Entre 1960 et 1965, le Congo-Léopoldville est malade de ses politiciens. Sur base tribale ou idéologique, des provinces proclament leur indépendance quelque temps seulement après le 30 juin 1960. L’existence éphémère desdits micro-États ne décourage guère les sécessionnistes. Au contraire. Avec ses crises politiques à répétition, le Congo devient un véritable puzzle divisé par des dissensions internes et morcelé par des seigneurs de guerre. Livré aux prédateurs, le jeune État est à la merci des intérêts tribaux ou régionaux sans oublier des diktats stratégiques ou idéologiques huilés par les grands trusts internationaux et les puissances étrangères. La RDC est en proie à des conflits continuels qui mettent en danger la cohésion nationale et l’indépendance chèrement acquise. Outre l’État du Katanga (11 juillet 1960 – 14 janvier 1963) et l’État autonome du Sud-Kasaï (8 août 1960 – 30 décembre 1961), le Congo a aussi connu deux républiques dirigées par des lumumbistes. Les deux États nationalistes à l´intérieur du Congo indépendant avaient Stanleyville comme capitale. C’est la ville symbole des lumumbistes car c’est là que Lumumba fonde le MNC en 1958 et débute sa fulgurante carrière politique.

 

 

  1. La République Libre du Congo (12 décembre 1960 - 4 août 1961)

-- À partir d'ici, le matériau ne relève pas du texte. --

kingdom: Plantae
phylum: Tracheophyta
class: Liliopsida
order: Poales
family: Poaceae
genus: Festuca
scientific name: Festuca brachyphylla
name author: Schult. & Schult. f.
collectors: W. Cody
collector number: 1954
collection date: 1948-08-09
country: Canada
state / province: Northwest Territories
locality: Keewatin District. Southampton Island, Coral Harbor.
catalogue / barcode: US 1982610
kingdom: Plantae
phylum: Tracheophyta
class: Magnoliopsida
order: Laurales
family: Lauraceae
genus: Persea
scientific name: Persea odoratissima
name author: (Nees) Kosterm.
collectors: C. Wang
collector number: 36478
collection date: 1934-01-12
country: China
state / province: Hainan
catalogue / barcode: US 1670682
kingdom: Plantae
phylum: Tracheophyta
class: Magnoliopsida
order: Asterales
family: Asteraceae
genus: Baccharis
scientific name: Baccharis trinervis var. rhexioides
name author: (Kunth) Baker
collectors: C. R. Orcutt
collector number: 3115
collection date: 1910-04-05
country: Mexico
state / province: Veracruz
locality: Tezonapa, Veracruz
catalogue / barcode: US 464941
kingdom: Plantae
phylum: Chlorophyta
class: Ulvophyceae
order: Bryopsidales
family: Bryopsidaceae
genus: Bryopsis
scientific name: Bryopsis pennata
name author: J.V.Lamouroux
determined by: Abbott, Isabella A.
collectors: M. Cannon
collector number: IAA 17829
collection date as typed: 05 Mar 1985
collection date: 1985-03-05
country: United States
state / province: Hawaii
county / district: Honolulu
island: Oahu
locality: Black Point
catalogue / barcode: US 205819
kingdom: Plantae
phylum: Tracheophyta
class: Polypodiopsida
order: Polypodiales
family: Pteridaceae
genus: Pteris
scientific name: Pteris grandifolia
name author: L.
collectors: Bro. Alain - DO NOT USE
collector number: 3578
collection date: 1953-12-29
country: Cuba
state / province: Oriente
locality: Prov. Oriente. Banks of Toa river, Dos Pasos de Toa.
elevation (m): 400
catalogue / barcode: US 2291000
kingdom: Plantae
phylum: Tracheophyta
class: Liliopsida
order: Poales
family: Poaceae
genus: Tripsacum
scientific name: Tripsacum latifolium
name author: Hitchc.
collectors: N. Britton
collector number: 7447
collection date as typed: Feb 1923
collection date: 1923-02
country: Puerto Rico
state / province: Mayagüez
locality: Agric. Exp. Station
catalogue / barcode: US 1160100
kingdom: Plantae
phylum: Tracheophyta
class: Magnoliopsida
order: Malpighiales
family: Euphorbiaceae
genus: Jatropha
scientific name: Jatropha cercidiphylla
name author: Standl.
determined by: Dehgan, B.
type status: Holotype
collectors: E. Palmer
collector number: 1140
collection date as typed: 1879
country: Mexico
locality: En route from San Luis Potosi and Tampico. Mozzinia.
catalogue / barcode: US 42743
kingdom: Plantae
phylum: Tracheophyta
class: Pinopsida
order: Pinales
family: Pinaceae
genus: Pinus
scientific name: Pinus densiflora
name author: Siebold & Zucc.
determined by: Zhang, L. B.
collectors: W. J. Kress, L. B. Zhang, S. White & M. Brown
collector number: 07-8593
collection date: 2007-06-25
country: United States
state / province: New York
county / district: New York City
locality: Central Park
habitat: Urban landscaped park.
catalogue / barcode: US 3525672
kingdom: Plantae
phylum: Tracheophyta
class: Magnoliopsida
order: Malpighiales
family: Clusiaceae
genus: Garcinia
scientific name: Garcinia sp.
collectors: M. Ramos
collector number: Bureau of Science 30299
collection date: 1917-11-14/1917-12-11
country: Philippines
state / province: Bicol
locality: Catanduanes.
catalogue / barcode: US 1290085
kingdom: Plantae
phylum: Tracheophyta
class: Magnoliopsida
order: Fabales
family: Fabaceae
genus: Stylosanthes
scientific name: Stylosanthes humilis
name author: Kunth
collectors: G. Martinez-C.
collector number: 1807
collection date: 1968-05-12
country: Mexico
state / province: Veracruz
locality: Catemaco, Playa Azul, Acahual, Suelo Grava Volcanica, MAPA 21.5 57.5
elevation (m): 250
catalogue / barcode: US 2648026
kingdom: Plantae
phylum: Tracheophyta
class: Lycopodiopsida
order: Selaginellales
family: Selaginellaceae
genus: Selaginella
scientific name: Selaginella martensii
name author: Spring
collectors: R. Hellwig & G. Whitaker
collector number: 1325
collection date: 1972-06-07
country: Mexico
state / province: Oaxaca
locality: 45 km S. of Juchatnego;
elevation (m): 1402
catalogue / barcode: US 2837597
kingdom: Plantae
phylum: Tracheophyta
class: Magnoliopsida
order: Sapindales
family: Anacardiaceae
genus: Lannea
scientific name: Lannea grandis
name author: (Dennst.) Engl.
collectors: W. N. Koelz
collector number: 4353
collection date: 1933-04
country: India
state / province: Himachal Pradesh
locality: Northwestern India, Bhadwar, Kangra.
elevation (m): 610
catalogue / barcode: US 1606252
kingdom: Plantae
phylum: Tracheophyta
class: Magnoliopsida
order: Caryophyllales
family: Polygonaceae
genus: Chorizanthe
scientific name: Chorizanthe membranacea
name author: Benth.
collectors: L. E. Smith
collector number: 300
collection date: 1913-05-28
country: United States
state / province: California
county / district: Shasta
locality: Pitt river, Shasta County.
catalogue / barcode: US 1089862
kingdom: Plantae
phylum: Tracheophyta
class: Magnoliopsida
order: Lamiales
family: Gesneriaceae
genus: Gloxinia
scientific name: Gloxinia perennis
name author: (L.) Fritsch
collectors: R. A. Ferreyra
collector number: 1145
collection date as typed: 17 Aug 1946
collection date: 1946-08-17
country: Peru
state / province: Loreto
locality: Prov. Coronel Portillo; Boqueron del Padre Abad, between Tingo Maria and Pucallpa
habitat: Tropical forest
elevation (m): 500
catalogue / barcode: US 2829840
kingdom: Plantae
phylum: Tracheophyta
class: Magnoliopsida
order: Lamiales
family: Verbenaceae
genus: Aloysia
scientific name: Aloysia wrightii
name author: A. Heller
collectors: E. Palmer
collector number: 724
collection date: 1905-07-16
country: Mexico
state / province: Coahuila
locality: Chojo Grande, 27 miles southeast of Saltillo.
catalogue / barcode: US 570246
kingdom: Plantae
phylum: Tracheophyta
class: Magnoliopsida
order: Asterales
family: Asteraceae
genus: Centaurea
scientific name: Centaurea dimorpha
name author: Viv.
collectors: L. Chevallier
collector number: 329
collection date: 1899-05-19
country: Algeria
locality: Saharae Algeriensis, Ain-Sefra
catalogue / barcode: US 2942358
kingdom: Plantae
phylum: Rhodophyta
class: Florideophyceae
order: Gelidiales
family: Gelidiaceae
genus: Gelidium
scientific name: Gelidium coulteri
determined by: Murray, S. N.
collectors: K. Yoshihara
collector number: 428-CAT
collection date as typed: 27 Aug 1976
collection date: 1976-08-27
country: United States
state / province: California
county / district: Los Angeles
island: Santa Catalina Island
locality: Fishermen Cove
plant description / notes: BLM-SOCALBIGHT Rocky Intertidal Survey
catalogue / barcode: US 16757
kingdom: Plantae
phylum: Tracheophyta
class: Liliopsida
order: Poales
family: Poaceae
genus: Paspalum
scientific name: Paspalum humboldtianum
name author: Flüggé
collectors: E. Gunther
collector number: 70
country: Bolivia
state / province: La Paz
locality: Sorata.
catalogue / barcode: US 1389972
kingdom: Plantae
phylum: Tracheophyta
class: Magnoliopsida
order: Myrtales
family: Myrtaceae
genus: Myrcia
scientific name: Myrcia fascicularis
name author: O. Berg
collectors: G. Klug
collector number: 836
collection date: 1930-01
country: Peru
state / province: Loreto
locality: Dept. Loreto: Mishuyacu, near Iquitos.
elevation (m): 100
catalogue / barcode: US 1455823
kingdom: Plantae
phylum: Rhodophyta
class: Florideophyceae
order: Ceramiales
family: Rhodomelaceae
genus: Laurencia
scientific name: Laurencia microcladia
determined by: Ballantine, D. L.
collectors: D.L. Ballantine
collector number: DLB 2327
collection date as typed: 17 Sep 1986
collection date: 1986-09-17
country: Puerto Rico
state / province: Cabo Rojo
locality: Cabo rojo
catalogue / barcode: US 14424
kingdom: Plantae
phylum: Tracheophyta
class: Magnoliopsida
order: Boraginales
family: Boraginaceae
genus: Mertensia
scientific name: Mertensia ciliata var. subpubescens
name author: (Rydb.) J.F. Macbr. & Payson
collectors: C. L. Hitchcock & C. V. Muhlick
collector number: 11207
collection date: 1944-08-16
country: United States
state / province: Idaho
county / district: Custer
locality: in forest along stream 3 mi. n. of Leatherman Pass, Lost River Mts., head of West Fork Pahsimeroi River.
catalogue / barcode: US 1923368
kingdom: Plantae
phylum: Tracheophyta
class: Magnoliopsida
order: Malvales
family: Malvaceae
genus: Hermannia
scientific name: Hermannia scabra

Lorsque le 5 septembre 1960, Kasa-Vubu démet Lumumba de sa fonction de chef du gouvernement, plusieurs lumumbistes quittent clandestinement Kinshasa pour s’installer à Kisangani. Les lumumbistes qui se disent aussi nationalistes sont un mélange hétéroclite de plusieurs partis politiques entre autre le PSA, le CEREA, le MNC-Lumumba, la COAKA (Coalition Kasaïenne), l’Union Démocratique Africaine (UDA) ou le Regroupement congolais (REKO). Arrivée sur place, en sa qualité de vice-premier ministre du gouvernement déchu, Antoine Gizenga, y installe son gouvernement le 14 octobre 1960 pour préparer l´arrivée de Lumumba. La légalité vient de s’exiler dans cette ville. Révoqué par Kasa-Vubu et réfugié dans le Haut-Congo, le général Victor Lundula, oncle de Lumumba, s´allie à Gizenga. Ses troupes vont de succès en succès. L´armée gizengiste s´empare de Bukavu et de Manono, la capitale de l´étain. Elle rafle ensuite le Sankuru voire même Luluabourg pour un temps. Le but des lumumbistes est clair: conquérir le Congo et l´organiser à partir de Stanleyville. Le 12 décembre 1960, Gizenga proclame solennellement l´avènement de la "République Libre du Congo". Stanleyville est le siège du gouvernement légal et la capitale provisoire du Congo indépendant. Le nouvel État est aussitôt reconnu par 21 pays (progressistes) d’Afrique (Égypte, Guinée, Ghana, Algérie, Libye, Maroc), d´Asie (Ceylan, Mongolie, Chine, Irak) et d’Europe (URSS, Allemagne de l´Est, Yougoslavie, Albanie, Pologne, Hongrie), sans oublier Cuba.

 

Composition du gouvernement nationaliste du Congo-Stanleyville.

 

Président du Conseil des ministres : Antoine Gizenga (PSA)

 

Ministres :

  • Défense nationale: Antoine Gizenga (PSA)
  • Éducation nationale ? Ministre résidant au Caire : Pierre Mulele (PSA)
  • Affaires Étrangères et Ministre délégué à l’ONU? : Thomas Kanza
  • Affaires Intérieures : Christophe Gbenye (MNC-L)
  • Information: Anicet Kashamura (CEREA)
  • Commerce Extérieur : Marcel Bisukiro (CEREA)
  • Finances : Gabriel Yumbu (PSA)
  • Budget : Augustin Kaïsala (MNC-L)
  • Justice : Remy Mwamba (BALUBAKAT)
  • Affaires Économiques : Ambroise Eleo (MNC-L)
  • Mines : Edmond Rudahindwa (REKO)
  • Agriculture : Joseph Lutula (MNC-L)
  • Travaux Publics: Alphonse Ilunga (UNC)
  • Communications: Alphonse Songolo (MNC-L)
  • Travail: Joachim Masena (PSA)
  • Classes Moyennes: Joseph Mbuyi (MNC-L)
  • Santé: Grégoire Kamanga (COAKA)

 

Secrétaires d’État aux Affaires étrangères : André Mandi (MNC-L)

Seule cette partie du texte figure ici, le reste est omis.